***** DATA TO PROCESS *****

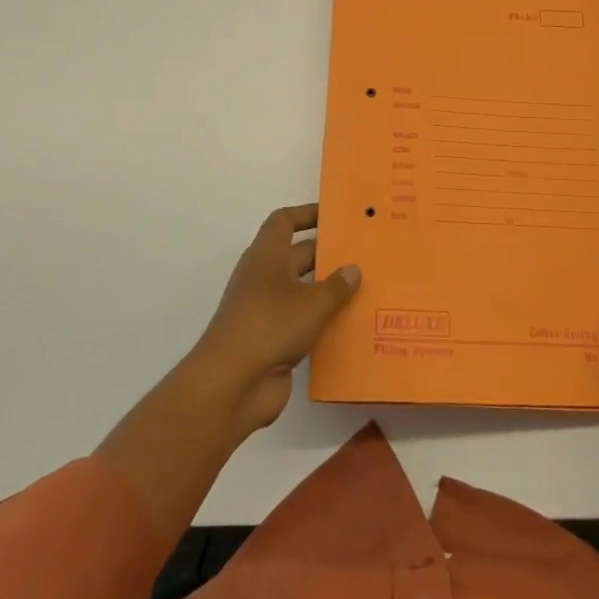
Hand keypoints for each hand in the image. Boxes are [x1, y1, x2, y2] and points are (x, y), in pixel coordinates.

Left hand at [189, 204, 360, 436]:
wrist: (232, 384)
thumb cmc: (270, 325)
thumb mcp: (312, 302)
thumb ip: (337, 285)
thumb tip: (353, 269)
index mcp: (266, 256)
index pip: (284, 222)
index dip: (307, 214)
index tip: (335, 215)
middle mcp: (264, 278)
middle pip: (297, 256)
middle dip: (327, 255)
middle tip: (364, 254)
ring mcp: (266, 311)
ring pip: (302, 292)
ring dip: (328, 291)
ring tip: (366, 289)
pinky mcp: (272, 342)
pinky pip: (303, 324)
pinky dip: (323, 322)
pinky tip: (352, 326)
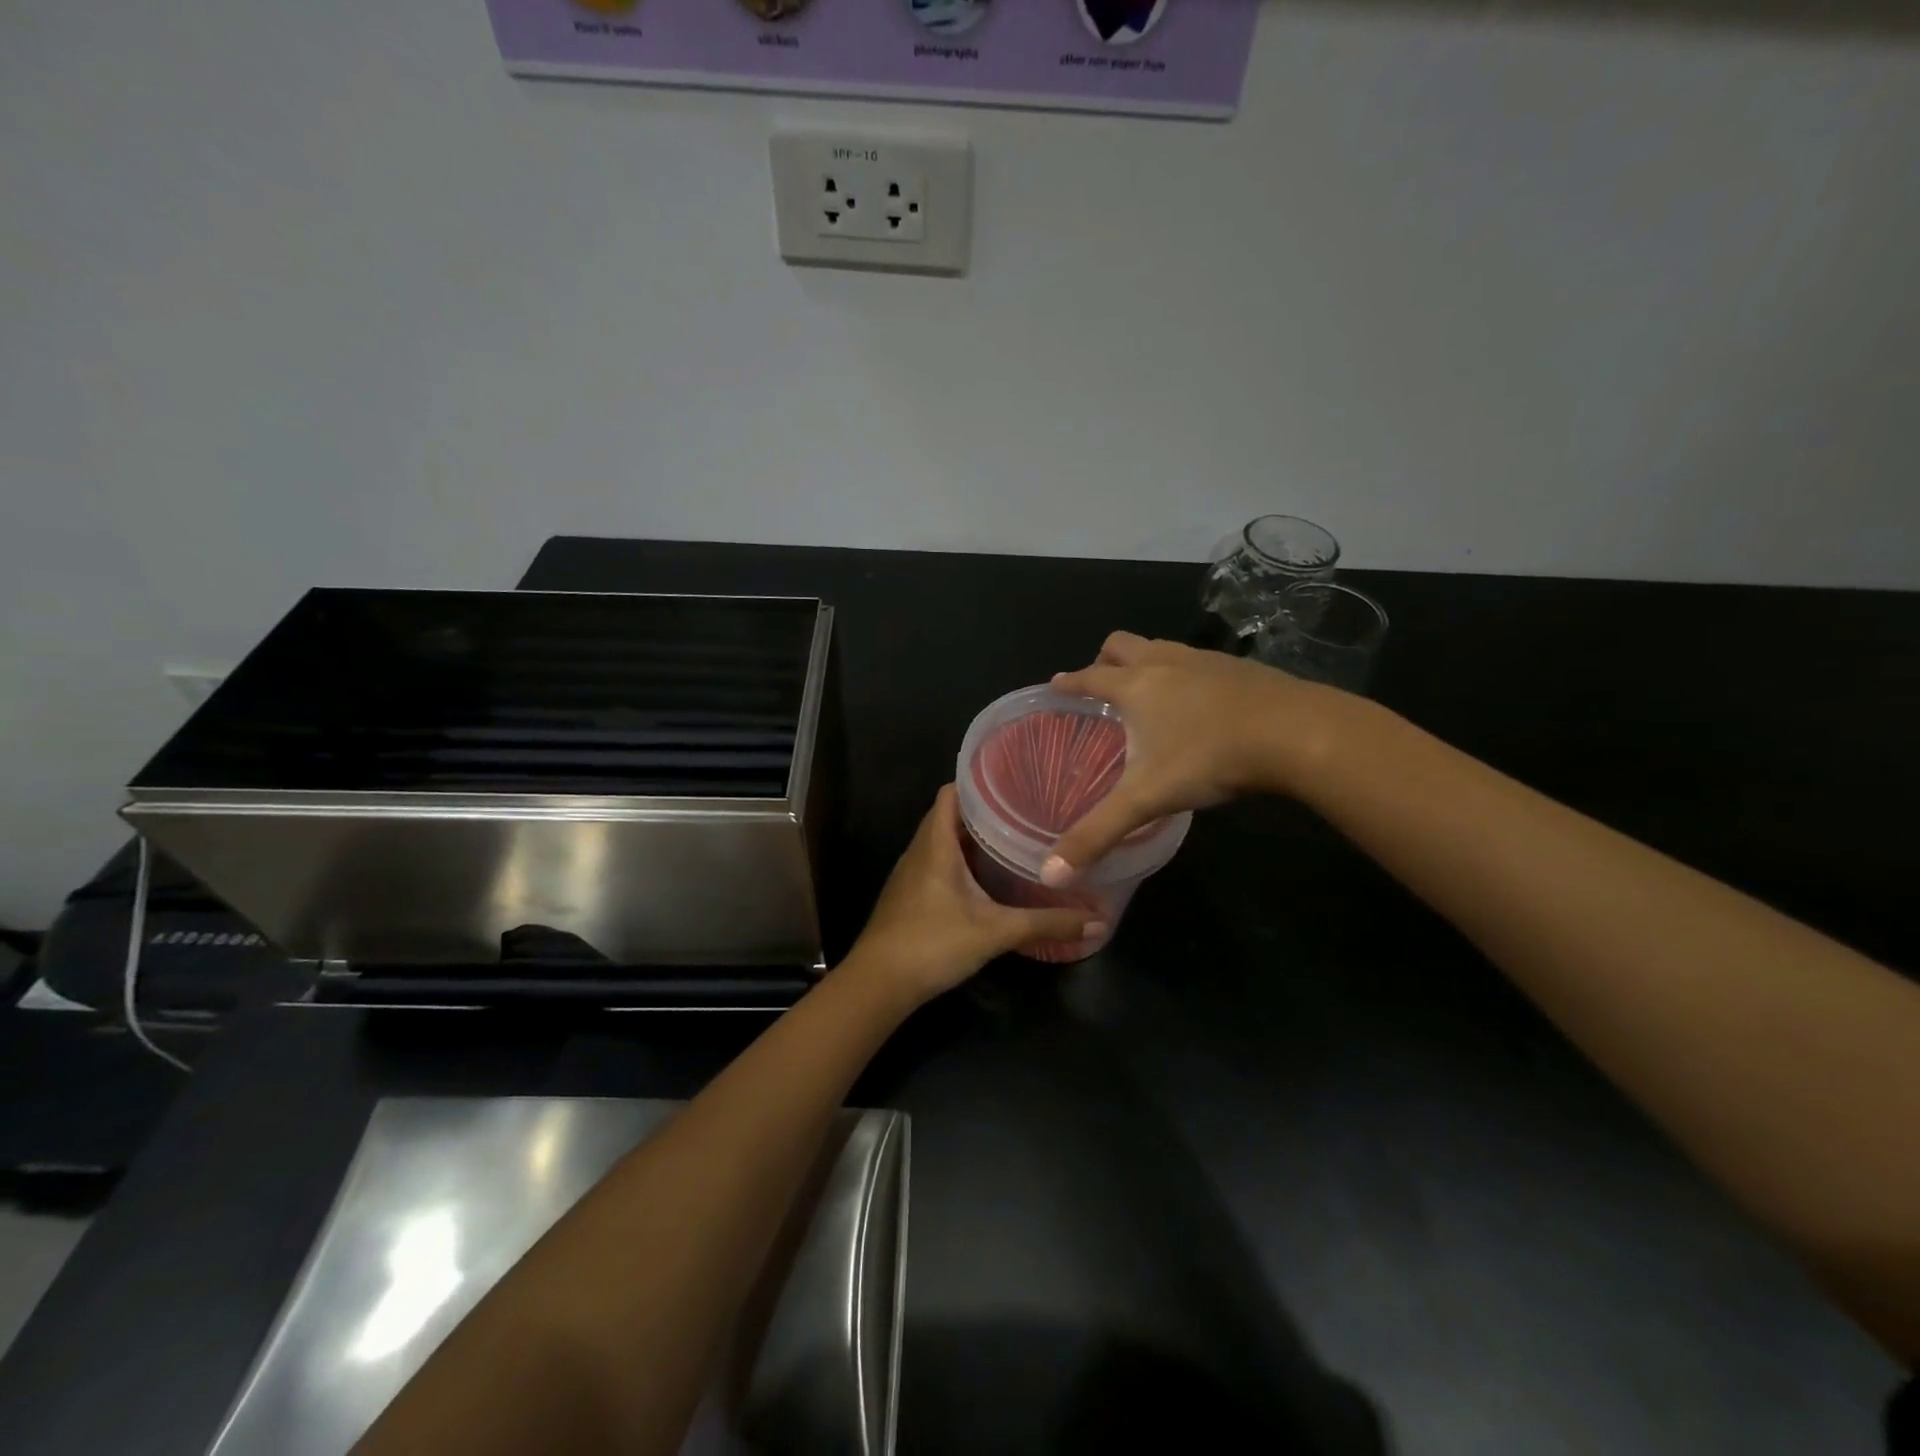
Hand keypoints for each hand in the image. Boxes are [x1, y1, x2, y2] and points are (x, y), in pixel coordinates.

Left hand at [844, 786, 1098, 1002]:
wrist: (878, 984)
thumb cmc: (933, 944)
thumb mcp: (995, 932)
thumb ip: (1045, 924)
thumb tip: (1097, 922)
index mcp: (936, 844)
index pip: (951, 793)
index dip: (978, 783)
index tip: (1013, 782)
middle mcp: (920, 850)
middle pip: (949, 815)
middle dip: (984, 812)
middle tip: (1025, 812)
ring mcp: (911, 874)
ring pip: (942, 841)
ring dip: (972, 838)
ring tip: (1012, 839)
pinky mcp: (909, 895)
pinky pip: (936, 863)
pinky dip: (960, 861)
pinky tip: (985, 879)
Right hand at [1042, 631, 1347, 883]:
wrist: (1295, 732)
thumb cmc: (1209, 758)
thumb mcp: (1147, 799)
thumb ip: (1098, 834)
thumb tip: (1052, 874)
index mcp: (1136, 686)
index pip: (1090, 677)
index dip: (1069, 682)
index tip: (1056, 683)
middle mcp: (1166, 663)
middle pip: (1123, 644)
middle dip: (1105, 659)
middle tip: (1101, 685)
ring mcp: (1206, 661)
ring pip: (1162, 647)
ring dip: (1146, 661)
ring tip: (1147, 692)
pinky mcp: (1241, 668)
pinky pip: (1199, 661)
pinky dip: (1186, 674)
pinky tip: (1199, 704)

*****
***** DATA TO PROCESS *****

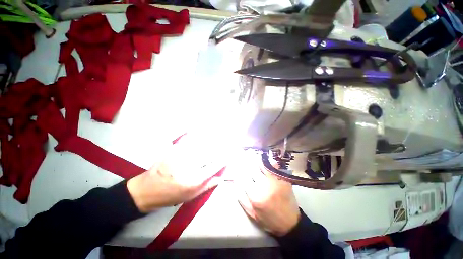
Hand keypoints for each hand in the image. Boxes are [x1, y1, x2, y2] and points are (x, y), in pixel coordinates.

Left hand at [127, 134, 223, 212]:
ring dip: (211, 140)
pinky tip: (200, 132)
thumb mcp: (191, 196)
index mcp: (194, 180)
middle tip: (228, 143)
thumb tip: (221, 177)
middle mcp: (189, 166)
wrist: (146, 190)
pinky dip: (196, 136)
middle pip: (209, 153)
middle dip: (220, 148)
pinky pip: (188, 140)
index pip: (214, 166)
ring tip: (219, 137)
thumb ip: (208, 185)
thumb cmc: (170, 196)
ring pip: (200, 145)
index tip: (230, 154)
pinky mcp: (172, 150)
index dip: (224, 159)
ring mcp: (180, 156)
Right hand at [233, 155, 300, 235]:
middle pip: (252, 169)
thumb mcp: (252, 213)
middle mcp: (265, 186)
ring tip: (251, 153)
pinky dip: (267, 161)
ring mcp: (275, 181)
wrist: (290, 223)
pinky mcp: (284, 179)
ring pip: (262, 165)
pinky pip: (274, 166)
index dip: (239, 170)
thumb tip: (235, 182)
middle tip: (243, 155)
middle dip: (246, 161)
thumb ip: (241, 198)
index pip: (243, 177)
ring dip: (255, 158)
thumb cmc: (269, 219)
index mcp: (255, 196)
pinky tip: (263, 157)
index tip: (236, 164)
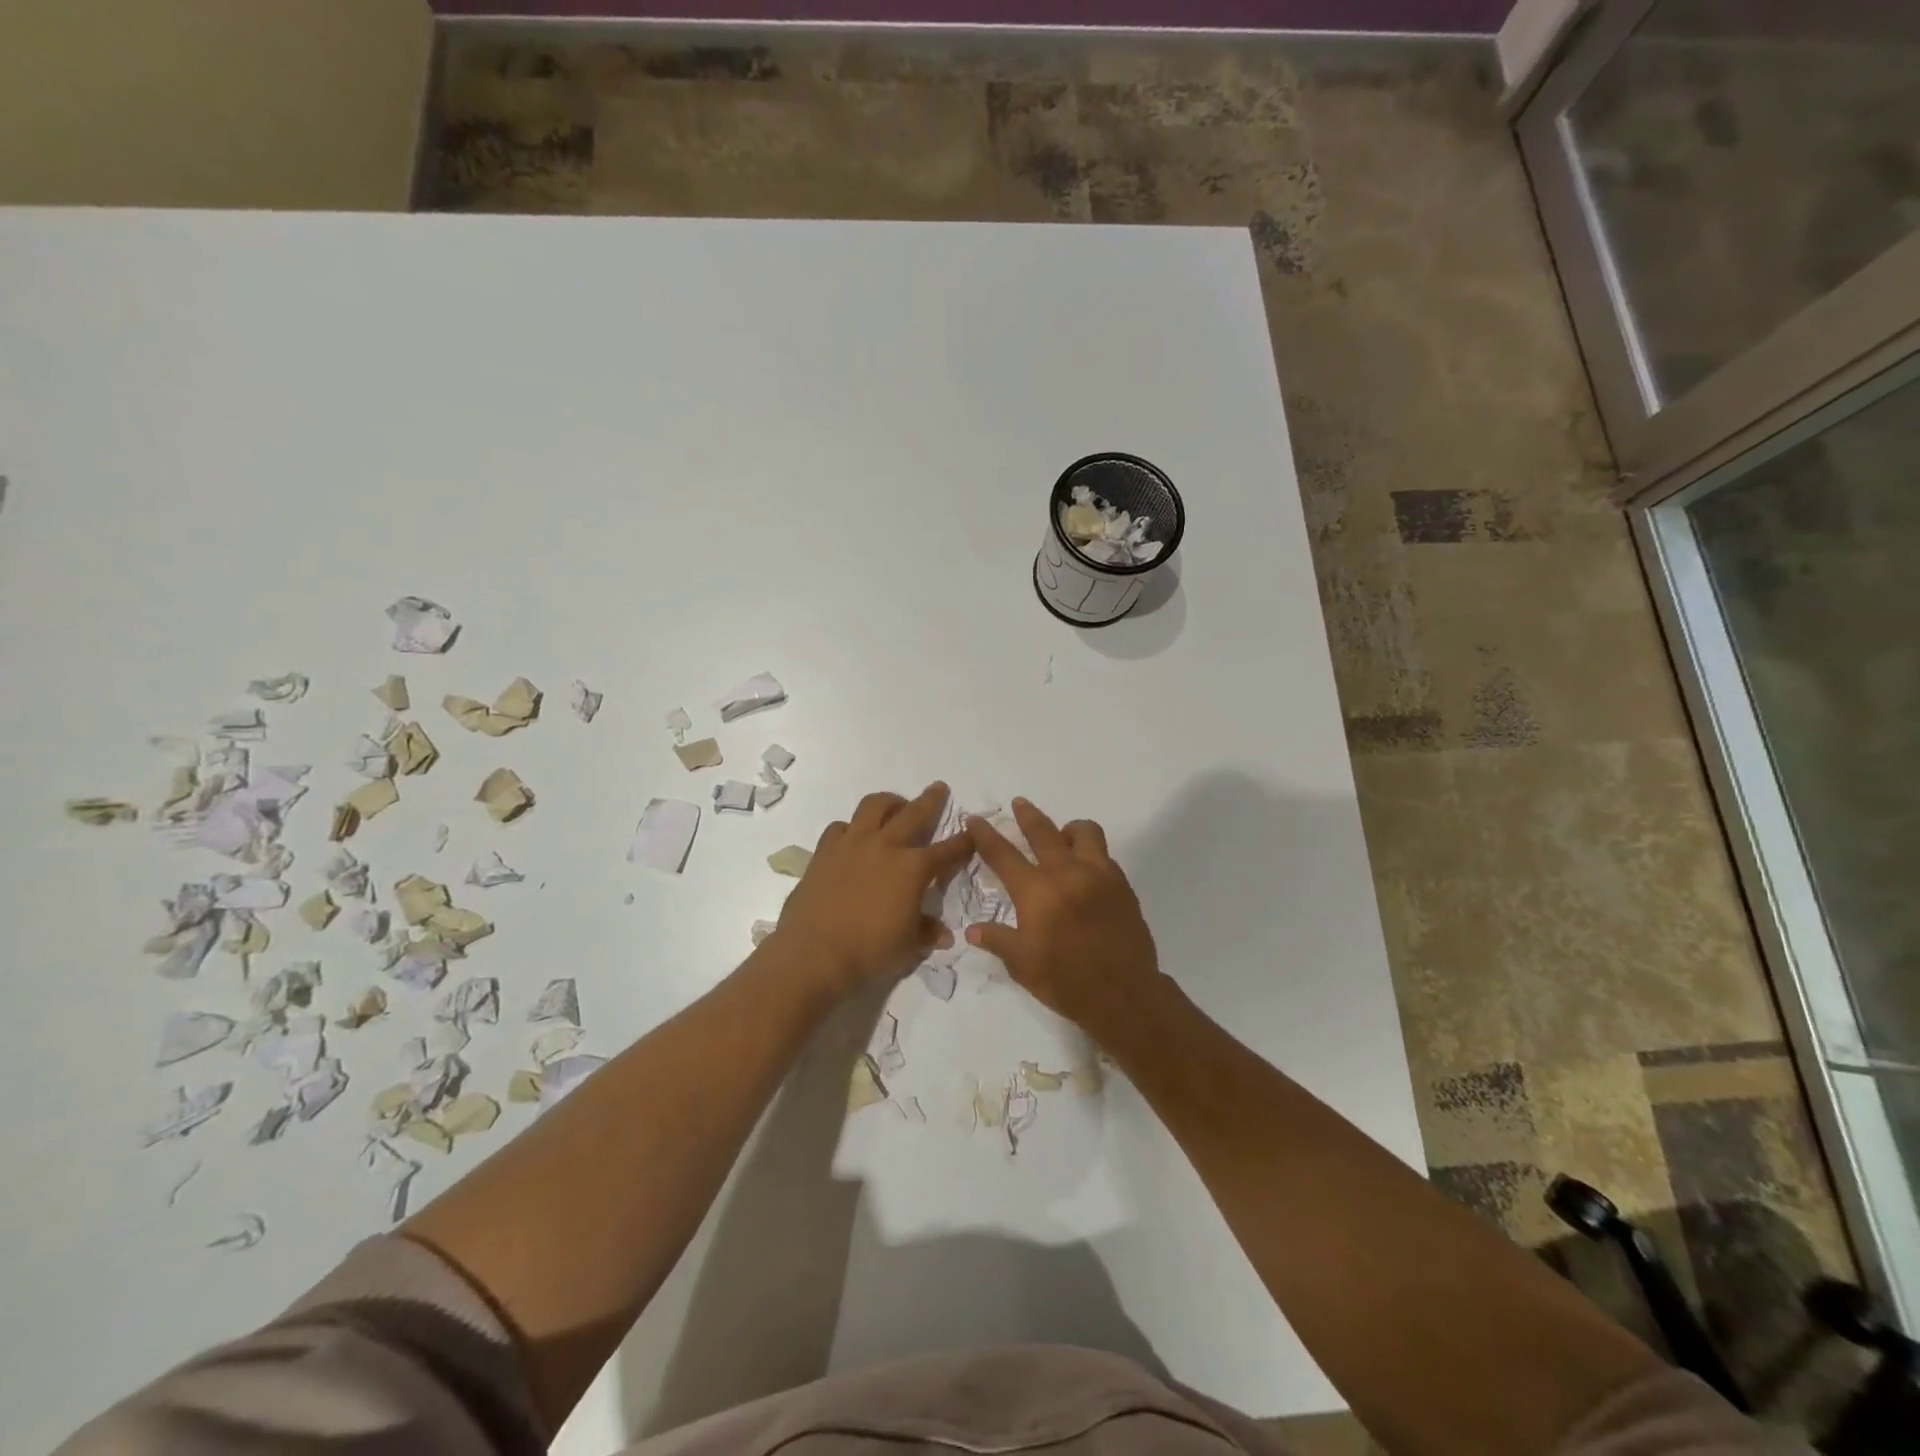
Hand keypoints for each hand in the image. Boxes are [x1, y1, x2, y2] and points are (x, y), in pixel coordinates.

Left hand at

*****
***** DATA TO PROCESS *****

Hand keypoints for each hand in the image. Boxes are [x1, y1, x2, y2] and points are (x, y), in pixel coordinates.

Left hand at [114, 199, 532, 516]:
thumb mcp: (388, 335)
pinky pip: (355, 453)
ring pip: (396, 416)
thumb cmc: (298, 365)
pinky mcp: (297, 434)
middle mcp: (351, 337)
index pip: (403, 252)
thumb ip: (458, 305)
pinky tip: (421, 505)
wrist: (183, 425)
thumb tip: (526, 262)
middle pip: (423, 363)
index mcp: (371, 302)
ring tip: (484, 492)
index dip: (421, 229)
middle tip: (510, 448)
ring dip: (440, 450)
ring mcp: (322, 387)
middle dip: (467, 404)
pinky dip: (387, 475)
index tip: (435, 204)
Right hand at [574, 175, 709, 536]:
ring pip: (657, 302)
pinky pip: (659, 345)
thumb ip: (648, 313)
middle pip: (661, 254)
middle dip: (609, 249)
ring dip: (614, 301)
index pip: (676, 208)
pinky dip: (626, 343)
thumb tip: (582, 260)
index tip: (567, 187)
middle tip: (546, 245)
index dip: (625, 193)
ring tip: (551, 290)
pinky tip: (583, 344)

*****

[ACTION ITEM]:
Look above for the line with "thumb tip: (526, 262)" and the line with "pinky dip: (626, 343)"; transcribe both and all lines in between, exactly, and nothing else.

[RESULT OF THE EXERCISE]:
thumb tip: (526, 262)
middle pip: (423, 363)
index mcp: (371, 302)
ring tip: (484, 492)
index dip: (421, 229)
middle tip: (510, 448)
ring dip: (440, 450)
ring mcp: (322, 387)
middle dip: (467, 404)
pinky dip: (387, 475)
index tip: (435, 204)
Right hand at [574, 175, 709, 536]:
ring pip: (657, 302)
pinky pip: (659, 345)
thumb ip: (648, 313)
middle pip: (661, 254)
middle dip: (609, 249)
ring dip: (614, 301)
index pip: (676, 208)
pinky dip: (626, 343)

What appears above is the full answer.